# Requirement
Please copy out, character for character, the lines below that begin with the one containing "left knee: (1751, 1279, 8)" and run through the one containing "right knee: (1962, 1302, 7)", including both of those.

# Data
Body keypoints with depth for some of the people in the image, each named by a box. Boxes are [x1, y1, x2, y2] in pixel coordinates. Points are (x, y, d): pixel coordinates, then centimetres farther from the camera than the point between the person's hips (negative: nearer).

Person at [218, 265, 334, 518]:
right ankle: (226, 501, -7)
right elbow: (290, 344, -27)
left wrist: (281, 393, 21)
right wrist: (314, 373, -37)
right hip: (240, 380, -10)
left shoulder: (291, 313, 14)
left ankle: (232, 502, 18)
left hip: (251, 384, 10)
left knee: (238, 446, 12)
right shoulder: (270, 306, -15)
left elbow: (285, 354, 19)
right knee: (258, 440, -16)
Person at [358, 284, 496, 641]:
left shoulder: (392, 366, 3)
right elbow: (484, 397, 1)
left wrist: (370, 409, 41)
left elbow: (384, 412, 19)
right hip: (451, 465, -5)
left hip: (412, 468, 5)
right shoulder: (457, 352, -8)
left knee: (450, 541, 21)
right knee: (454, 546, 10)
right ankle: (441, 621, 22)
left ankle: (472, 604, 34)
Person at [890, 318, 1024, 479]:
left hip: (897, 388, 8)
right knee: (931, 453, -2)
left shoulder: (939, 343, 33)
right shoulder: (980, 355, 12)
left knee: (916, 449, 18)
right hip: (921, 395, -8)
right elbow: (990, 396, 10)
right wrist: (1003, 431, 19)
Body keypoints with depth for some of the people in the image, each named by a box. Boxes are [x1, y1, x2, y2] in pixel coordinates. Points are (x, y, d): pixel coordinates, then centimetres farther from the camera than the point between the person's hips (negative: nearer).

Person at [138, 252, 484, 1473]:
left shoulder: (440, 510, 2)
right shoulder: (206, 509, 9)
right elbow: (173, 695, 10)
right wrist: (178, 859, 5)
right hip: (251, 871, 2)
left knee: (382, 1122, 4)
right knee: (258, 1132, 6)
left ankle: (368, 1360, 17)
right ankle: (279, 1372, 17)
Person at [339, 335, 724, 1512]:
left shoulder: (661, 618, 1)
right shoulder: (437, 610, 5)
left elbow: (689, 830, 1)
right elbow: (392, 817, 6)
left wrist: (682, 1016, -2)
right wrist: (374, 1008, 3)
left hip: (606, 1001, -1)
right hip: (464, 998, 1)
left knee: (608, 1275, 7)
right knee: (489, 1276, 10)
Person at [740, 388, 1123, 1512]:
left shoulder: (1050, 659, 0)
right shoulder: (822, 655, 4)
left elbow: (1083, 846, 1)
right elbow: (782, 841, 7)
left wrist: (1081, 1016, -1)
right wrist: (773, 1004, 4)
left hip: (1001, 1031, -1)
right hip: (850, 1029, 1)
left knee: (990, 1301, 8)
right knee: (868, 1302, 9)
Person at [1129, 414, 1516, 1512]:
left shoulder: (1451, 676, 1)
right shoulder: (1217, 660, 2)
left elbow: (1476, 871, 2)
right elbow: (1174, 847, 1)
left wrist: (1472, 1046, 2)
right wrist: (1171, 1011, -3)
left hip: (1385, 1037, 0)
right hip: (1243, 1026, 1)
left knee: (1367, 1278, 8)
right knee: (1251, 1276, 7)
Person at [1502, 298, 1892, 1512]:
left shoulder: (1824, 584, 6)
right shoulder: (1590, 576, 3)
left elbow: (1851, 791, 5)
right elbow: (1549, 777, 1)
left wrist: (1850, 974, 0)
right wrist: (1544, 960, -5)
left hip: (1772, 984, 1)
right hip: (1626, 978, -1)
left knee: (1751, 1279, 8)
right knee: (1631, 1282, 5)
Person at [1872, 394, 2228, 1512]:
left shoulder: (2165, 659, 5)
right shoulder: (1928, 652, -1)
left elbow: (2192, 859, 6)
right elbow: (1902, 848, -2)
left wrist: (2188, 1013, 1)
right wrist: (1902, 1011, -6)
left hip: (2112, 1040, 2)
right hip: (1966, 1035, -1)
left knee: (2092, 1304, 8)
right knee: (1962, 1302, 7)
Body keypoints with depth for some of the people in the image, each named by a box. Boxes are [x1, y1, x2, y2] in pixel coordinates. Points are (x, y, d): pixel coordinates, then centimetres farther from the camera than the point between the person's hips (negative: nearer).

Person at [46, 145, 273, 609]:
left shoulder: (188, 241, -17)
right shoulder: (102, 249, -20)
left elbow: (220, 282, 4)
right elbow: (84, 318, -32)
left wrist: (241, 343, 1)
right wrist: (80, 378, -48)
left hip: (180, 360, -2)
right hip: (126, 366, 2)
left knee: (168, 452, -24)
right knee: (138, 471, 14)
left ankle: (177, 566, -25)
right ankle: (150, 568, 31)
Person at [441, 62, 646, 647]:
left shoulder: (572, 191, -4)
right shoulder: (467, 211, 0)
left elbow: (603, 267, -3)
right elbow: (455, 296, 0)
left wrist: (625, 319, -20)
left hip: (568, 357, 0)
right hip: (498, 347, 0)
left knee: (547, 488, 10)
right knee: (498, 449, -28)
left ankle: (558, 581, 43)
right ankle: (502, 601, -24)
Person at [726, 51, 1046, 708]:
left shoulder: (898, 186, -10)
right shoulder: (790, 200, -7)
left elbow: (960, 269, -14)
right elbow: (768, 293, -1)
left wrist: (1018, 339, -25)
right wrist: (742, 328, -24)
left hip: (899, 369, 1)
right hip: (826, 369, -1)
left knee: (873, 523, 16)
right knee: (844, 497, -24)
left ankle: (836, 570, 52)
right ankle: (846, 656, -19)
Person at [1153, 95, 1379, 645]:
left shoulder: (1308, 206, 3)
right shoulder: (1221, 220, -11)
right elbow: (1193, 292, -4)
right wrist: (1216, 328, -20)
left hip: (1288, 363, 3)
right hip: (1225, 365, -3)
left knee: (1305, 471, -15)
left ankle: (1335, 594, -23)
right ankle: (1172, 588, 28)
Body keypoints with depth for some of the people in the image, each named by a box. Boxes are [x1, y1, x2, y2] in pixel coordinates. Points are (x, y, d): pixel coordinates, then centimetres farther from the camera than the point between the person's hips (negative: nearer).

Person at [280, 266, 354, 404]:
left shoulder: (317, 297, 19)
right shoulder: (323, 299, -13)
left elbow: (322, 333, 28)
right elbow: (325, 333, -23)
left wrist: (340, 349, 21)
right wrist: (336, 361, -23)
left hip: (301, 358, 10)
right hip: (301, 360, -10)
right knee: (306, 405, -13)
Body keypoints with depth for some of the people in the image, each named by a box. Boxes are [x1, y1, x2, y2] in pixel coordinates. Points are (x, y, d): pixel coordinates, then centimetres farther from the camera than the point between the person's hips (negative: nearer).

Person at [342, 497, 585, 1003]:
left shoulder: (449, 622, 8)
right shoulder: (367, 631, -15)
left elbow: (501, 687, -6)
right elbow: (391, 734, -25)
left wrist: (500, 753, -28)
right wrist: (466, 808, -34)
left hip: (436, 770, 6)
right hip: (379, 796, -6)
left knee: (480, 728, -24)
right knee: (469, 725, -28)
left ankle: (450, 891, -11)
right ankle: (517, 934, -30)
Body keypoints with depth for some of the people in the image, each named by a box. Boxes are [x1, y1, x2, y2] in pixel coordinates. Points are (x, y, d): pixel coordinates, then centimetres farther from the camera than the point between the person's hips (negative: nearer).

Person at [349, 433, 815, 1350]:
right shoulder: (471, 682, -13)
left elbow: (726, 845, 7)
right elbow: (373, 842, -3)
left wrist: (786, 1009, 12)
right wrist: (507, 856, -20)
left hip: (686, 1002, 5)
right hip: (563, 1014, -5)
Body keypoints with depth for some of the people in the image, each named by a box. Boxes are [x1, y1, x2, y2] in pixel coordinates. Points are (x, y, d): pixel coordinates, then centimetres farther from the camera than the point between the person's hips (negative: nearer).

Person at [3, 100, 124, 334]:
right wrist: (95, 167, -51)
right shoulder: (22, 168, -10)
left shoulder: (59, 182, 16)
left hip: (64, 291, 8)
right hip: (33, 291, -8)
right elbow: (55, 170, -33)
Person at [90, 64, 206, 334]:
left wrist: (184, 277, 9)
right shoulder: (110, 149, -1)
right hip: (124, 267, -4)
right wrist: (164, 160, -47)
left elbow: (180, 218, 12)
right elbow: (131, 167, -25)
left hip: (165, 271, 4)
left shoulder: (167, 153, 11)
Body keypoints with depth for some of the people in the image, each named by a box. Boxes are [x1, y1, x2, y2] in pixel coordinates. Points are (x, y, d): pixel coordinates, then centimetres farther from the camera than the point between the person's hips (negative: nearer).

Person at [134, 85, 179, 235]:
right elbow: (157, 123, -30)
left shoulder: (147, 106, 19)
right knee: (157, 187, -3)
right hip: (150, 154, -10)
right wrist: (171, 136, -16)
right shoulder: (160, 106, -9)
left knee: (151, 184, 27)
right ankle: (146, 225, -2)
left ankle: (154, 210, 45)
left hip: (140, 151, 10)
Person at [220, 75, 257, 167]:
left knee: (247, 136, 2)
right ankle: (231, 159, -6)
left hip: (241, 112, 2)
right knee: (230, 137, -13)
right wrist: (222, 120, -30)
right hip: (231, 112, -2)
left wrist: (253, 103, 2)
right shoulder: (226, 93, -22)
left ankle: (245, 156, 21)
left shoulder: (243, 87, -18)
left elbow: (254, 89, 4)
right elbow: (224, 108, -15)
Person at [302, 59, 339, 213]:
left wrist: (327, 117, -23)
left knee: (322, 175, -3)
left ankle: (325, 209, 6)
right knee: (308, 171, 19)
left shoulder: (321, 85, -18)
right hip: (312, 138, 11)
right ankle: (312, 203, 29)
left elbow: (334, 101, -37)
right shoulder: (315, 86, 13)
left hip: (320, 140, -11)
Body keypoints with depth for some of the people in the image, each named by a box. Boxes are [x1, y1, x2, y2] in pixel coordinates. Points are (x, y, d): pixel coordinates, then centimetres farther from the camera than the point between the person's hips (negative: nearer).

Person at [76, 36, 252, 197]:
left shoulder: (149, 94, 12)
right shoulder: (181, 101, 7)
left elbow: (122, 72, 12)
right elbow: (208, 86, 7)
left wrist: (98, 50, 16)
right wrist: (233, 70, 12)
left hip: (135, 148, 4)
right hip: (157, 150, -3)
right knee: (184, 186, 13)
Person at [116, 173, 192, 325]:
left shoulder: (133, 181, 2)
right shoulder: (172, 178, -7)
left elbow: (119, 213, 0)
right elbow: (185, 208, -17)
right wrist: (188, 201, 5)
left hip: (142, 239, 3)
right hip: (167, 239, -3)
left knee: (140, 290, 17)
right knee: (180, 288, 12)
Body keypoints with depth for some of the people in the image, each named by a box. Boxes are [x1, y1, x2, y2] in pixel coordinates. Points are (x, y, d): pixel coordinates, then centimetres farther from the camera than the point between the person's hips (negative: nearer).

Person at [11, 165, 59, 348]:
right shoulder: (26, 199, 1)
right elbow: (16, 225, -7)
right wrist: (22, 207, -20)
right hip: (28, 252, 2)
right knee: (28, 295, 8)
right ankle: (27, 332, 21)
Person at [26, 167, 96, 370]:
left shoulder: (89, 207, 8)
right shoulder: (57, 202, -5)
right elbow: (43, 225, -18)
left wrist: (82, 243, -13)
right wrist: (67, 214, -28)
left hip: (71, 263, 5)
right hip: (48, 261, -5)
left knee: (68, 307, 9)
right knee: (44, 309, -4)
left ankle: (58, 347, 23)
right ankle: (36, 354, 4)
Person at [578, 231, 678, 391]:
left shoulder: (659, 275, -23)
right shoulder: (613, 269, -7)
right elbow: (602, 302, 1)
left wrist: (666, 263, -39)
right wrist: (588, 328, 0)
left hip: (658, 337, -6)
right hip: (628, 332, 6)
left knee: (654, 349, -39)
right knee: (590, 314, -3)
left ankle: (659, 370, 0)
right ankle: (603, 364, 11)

# Completed exercise
left knee: (1751, 1279, 8)
right knee: (1631, 1282, 5)
Person at [1872, 394, 2228, 1512]:
left shoulder: (2165, 659, 5)
right shoulder: (1928, 652, -1)
left elbow: (2192, 859, 6)
right elbow: (1902, 848, -2)
left wrist: (2188, 1013, 1)
right wrist: (1902, 1011, -6)
left hip: (2112, 1040, 2)
right hip: (1966, 1035, -1)
left knee: (2092, 1304, 8)
right knee: (1962, 1302, 7)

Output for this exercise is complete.